I have a utility class which has only static methods, so it is not inheriting from NSObject (No need right?)
There are no warnings at all when compiling.
The problem comes when running on the iPhone simulator. It crashes with warning "does not implement methodSignatureForSelector: -- t开发者_StackOverflow社区rouble ahead" Well, I like that "trouble ahead" thing, I never heard a debugger telling me that there's "trouble ahead". But what I don't like is the error itself... Why is it expecting me to implement methodSignatureForSelector in a class when I clearly call a static method? (+)
Thanks! Daniel
This is not an idiomatic pattern in Cocoa. I would strongly recommend you rethink your design. This is not Java or C++. For one thing, there isn't even such a thing as a "static method" — they're class methods, with the class being an object itself.
It's also very weird to have a class that's not a subclass of NSObject ("no need" is not a very rational reason for deviating from the default behavior), and even weirder to have a class with only class methods. The class should probably either be a singleton or else eliminated and its methods turned into functions, depending on whether it needs to keep state.
As for the exact reason you're crashing, it's hard to say without seeing your code. That warning by itself should not crash your program. You do need to have some implementation of +initialize
, even if it does nothing, because the runtime sends that message to every class that receives a message. That's probably where the error is coming up — you send a message, the runtime tries to send initialize
, your class doesn't respond, the runtime tries to invoke the forwarding machinery and can't.
Thanks for the answer!
About the 'static' vs. 'class methods', AFAIK this is just naming, no real difference. Like 'functions/methods' and 'messages'.
However, this is not necessarily 'incorrect' design. First you have to remember that ObjC has no namespacing, so the only way to put some order into things, is a class. Because if two functions' names collide, the compiler will shout loudly. There ARE sometimes some functions that are 'Utility' functions and work on other objects, or do certain calculations, that can't be directly related to a certain object to manage them, and also they shouldn't, because that will just generate unnecessary overhead.
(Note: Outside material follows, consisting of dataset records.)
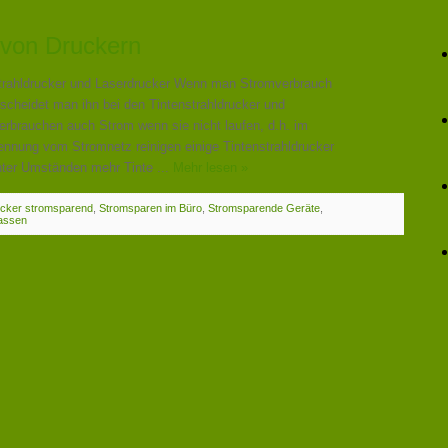
 von Druckern
trahldrucker und Laserdrucker Wenn man Stromverbrauch
rscheidet man ihn bei den Tintenstrahldrucker und
erbrauchen auch Strom wenn sie nicht laufen, d.h. im
nnung vom Stromnetz reinigen einige Tintenstrahldrucker
nter Umständen mehr Tinte ...
Mehr lesen »
cker stromsparend
,
Stromsparen im Büro
,
Stromsparende Geräte
,
lassen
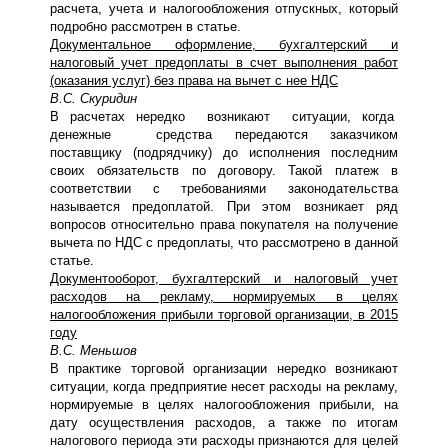
расчета, учета и налогообложения отпускных, который
подробно рассмотрен в статье.
Документальное оформление, бухгалтерский и
налоговый учет предоплаты в счет выполнения работ
(оказания услуг) без права на вычет с нее НДС
В.С. Скуридин
В расчетах нередко возникают ситуации, когда
денежные средства передаются заказчиком
поставщику (подрядчику) до исполнения последним
своих обязательств по договору. Такой платеж в
соответствии с требованиями законодательства
называется предоплатой. При этом возникает ряд
вопросов относительно права покупателя на получение
вычета по НДС с предоплаты, что рассмотрено в данной
статье.
Документооборот, бухгалтерский и налоговый учет
расходов на рекламу, нормируемых в целях
налогообложения прибыли торговой организации, в 2015
году
В.С. Меньшов
В практике торговой организации нередко возникают
ситуации, когда предприятие несет расходы на рекламу,
нормируемые в целях налогообложения прибыли, на
дату осуществления расходов, а также по итогам
налогового периода эти расходы признаются для целей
As a very experienced C/C++/Asm/Others prorgammer, when programming in ObjC, I tend to always release memory myself, for performance reasons. For the same reasons, I wouldn't want to generate any overhead where its not needed. And ObjC has a lot of overhead.
The docs also do not say that I MUST inherit from NSObject, it says that I SHOULD when I want it to be correctly managed by the framework.
But as I understand it there's no need for any managing, these functions should be just functions wrapped inside a classname's namespace.
About +initiallize - that can only be overridden if the class inherits from NSObject. So the original question is still there - why should I inherit from NSObject if I do not want any of its services? I do not need to allocate the class or init it, as I have nothing to do with an instance of it!
Also a weird thing in ObjC is that you can override a class method?!